Jim Hannan (@HoBHannan), Principal Architect
I recently discovered a white paper published by VMware on tuning latency-sensitive workloads:
Being part of a performance team that virtualizes business critical applications, we are always looking for better methodologies. So obviously a white paper written by VMware on how to improvement performance for latency sensitive workloads would be of interest.
This blog discusses some the tweaks and settings introduced in the white paper. I have also provided recommendations on whether we would suggest using each performance tweak. I think it is important to stress two things before considering using any of the settings.
VMware very clearly states that for most workloads these tweaks are unnecessary. The category of application that would benefit from these settings are truly for latency sensitive applications that have SLAs in the sub-second range.
In some cases we have not had the opportunity to benchmark or examine the results of settings. So care should be taken. At HoB, we believe the best approach is to first benchmark in a test environment before implementing in production.

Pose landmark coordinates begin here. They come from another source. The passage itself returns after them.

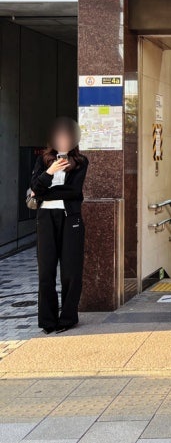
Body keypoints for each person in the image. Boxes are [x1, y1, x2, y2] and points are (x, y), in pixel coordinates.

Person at [28, 117, 89, 334]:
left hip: (70, 219)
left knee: (71, 272)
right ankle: (48, 320)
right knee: (46, 271)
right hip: (45, 219)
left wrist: (44, 191)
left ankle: (68, 318)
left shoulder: (81, 162)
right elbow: (34, 186)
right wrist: (51, 172)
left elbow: (74, 192)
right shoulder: (43, 161)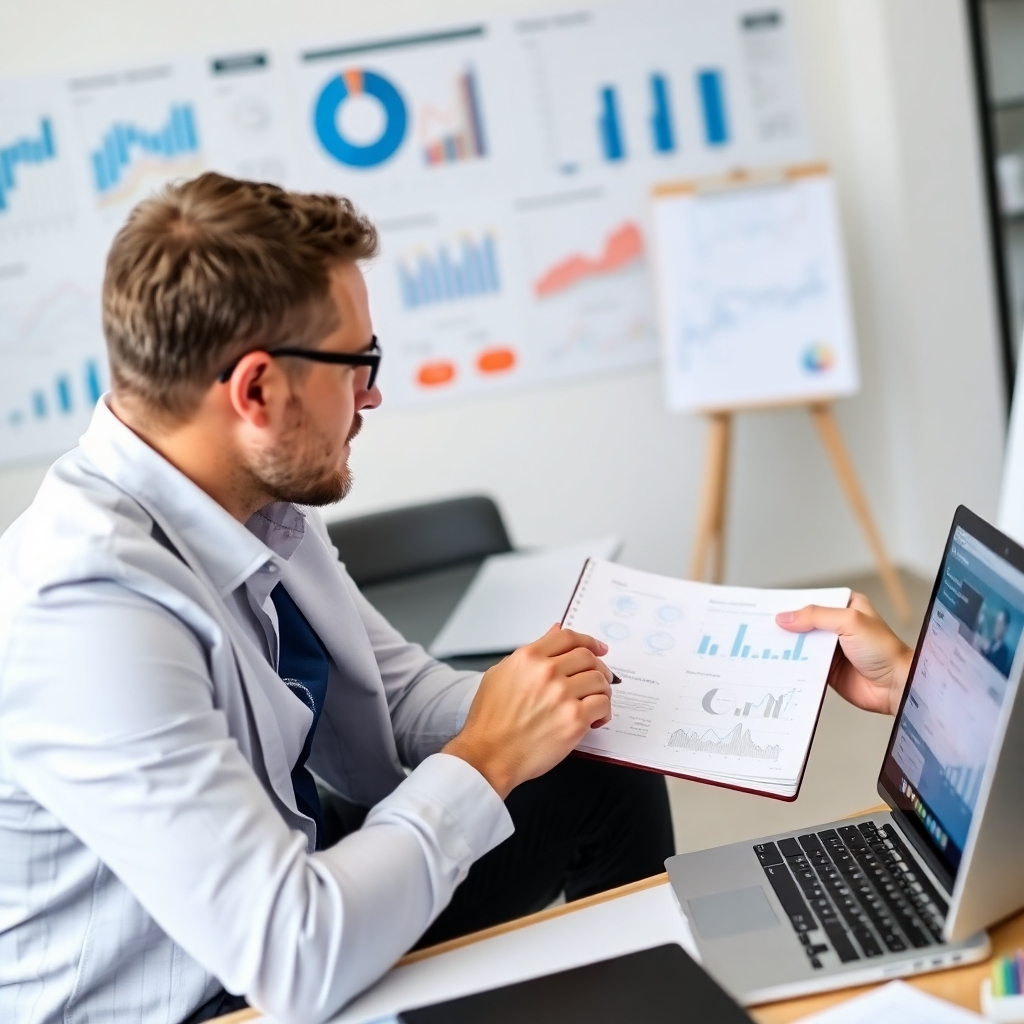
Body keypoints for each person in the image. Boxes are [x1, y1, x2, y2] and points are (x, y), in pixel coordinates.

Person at [0, 173, 914, 1024]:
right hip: (205, 993)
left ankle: (654, 994)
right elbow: (291, 951)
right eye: (357, 362)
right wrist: (485, 759)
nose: (374, 394)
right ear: (257, 388)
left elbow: (398, 701)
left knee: (594, 763)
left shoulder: (250, 501)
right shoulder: (85, 611)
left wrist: (700, 672)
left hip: (282, 901)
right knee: (508, 778)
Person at [985, 607, 1013, 676]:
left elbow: (996, 672)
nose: (996, 626)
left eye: (1000, 623)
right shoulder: (991, 642)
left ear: (1006, 627)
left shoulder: (1004, 652)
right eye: (996, 622)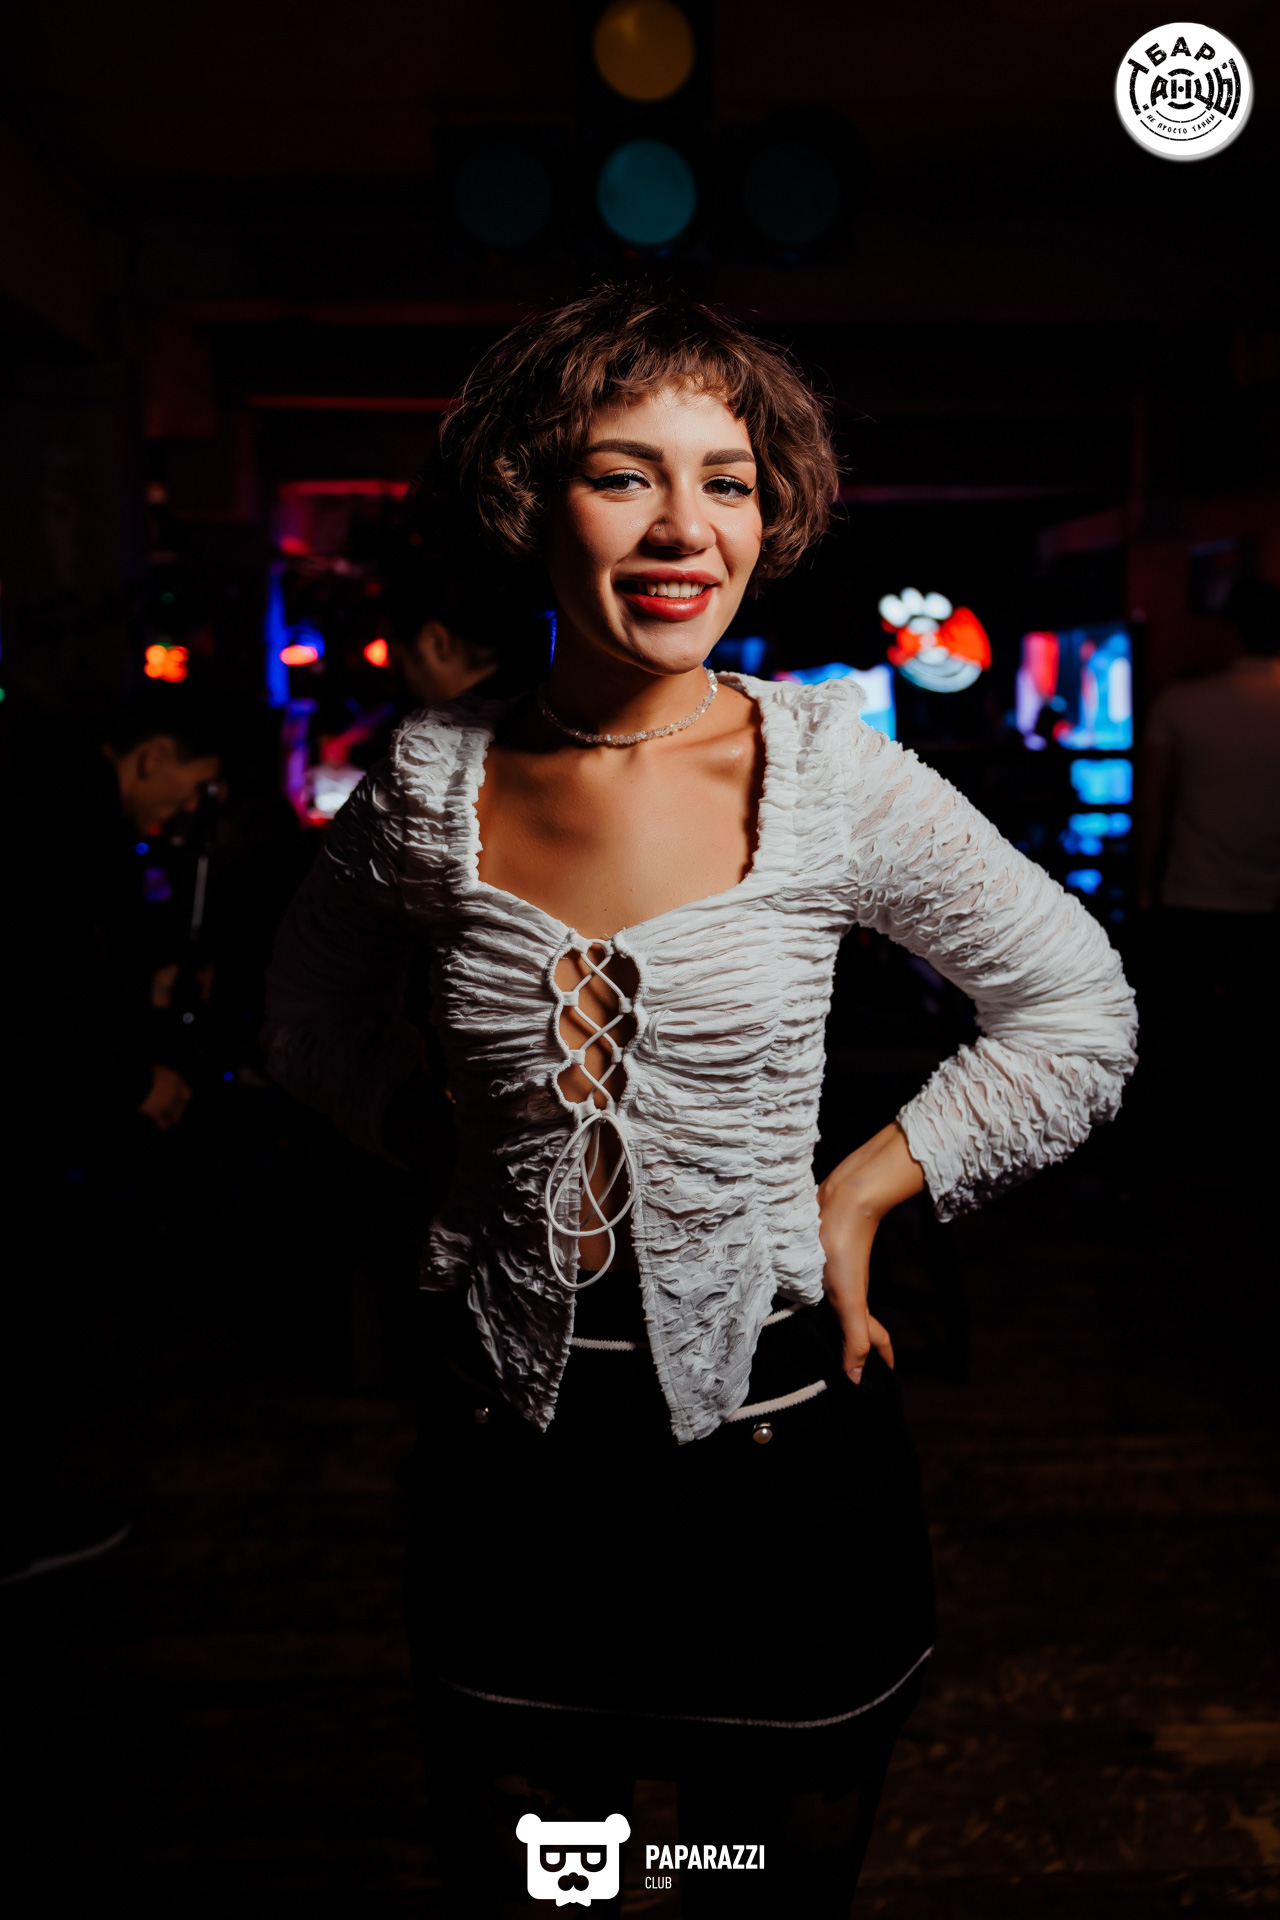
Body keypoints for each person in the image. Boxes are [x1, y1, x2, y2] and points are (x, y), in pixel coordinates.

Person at [265, 287, 1136, 1917]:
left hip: (780, 1465)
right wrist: (431, 1142)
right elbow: (306, 1015)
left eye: (726, 480)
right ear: (529, 497)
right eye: (625, 474)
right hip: (509, 1474)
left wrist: (864, 1192)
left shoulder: (831, 775)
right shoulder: (432, 782)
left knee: (748, 1873)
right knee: (556, 1880)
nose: (686, 527)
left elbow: (1078, 1010)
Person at [0, 686, 223, 1584]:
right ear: (151, 756)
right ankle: (18, 1524)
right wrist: (135, 1081)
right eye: (189, 786)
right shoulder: (72, 818)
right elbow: (39, 989)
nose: (183, 808)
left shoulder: (36, 784)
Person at [1133, 576, 1280, 1192]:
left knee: (1183, 1038)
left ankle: (1175, 1170)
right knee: (1263, 1038)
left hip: (1192, 893)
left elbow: (1151, 806)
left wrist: (1143, 887)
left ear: (1230, 630)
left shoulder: (1183, 703)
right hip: (1271, 903)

Turn off BIOS Power Management
This is something we hope all customers are doing. The Intel Nehalem has two power management options:
Intel Turbo Boost
C-state can increase memory latency according to VMware and is not recommended. Intel Turbo Boost should be left on. According to VMware it will increase the frequency of the processor should the workload need more power.
Tickless Kernel in RHEL 6
We have watched this from afar for 5 plus years. In the early versions of ESX, the guest would suffer from clock drift. Clock drift is when the clock of the OS falls behind. This was common for SMP would loads that were busy doing work or on an ESX host with constrained resources.
Moving off the RHEL 5 to RHEL 6 and the tickless kernels can reduce application reduce latency. The tickless kernel is a better time keeping mechanism. Additionally, VMware is claiming is can offer a better performance for latency sensitive applications.
NUMA Node Affinity
NUMA affinity basically assigns a VM to a NUMA node. This can be monitored with ESXTOP. I would not recommended this until it has been determined that NUMA latency is an issue. We say this because each application handles NUMA differently. Oracle for example chooses to not use NUMA as of 11g.
To monitor NUMA latency with ESXTOP
esxtop > f > g > enter > (capital) V N%L < 80 for any VM than you the workload may have NUMA latency issues.
Most NICs support a feature called interrupt moderation or interrupt throttling. This basically buffers (or queues) interrupts for the network card so the host CPU does not get overwhelmed. This can be disabled on most NICs to give latency sensitive application better network throughput. VMware recommends this in only the most extreme cases. We agree that this should be used carefully. We would consider this with Oracle RAC workloads that are suffering latency issues on the RAC interconnect.
VMXNET3 Interrupt Coalescing
As of vSphere 5, VMXNET3 supports interrupt coalescing. Interrupt coalescing is similar to a physical NICs interrupt moderation. The philosophy behind interrupt coalescing is to benefit the entire cluster by reducing the CPU overhead of TCP traffic. However for latency sensitive applications–like Oracle RAC–it is best to disable the interrupt coalescing.
Go to VM Settings →Options tab →Advanced General →Configuration Parameters and add an entry for ethernetX.coalescingScheme with the value of disabled.
If you have a cluster or host that runs latency sensitive applications you can also disable it for the entire cluster with the setting below.
Click the host go to the configuration tab → Advance Settings → networking performance option CoalesceDefaultOn to 0(disabled).
VMXNET3 Large Receive Offload (LRO)
Similar to the feature above, the VMXNET3 feature LRO aggregates multiple received TCP segments into a large segment before delivery to the guest TCP stack.
We recommend that you disable LRO all Oracle virtual machines.
# modprobe -r vmxnet3
Add the following line:/etc/modprobe.conf
(Linux version dependent):options vmxnet3 disable_lro=1
Next, reload the driver:# modprobe vmxnet3
Prevent De-scheduling of vCPUs
I have a hard time imagining that heavy workloads need to use this setting. You can ensure that a virtual machine is never de-scheduled from a pCPU (physical CPU) by configuring the advance setting monitor_control.halt_desched. This setting is similar to a tight loop an application might have when a process never sleeps. It just continually executes a loop. VMware describes this setting as the VM becoming the owner of the pCPU (or pCPUs). Which indicates to me that the pCPU is not eligible to schedule other workloads, it in effect becomes dedicated to the “pinned” workload.
Go to VM Settings →Options tab →Advanced General →Configuration Parameters and add monitor_control.halt_desched with the value of false.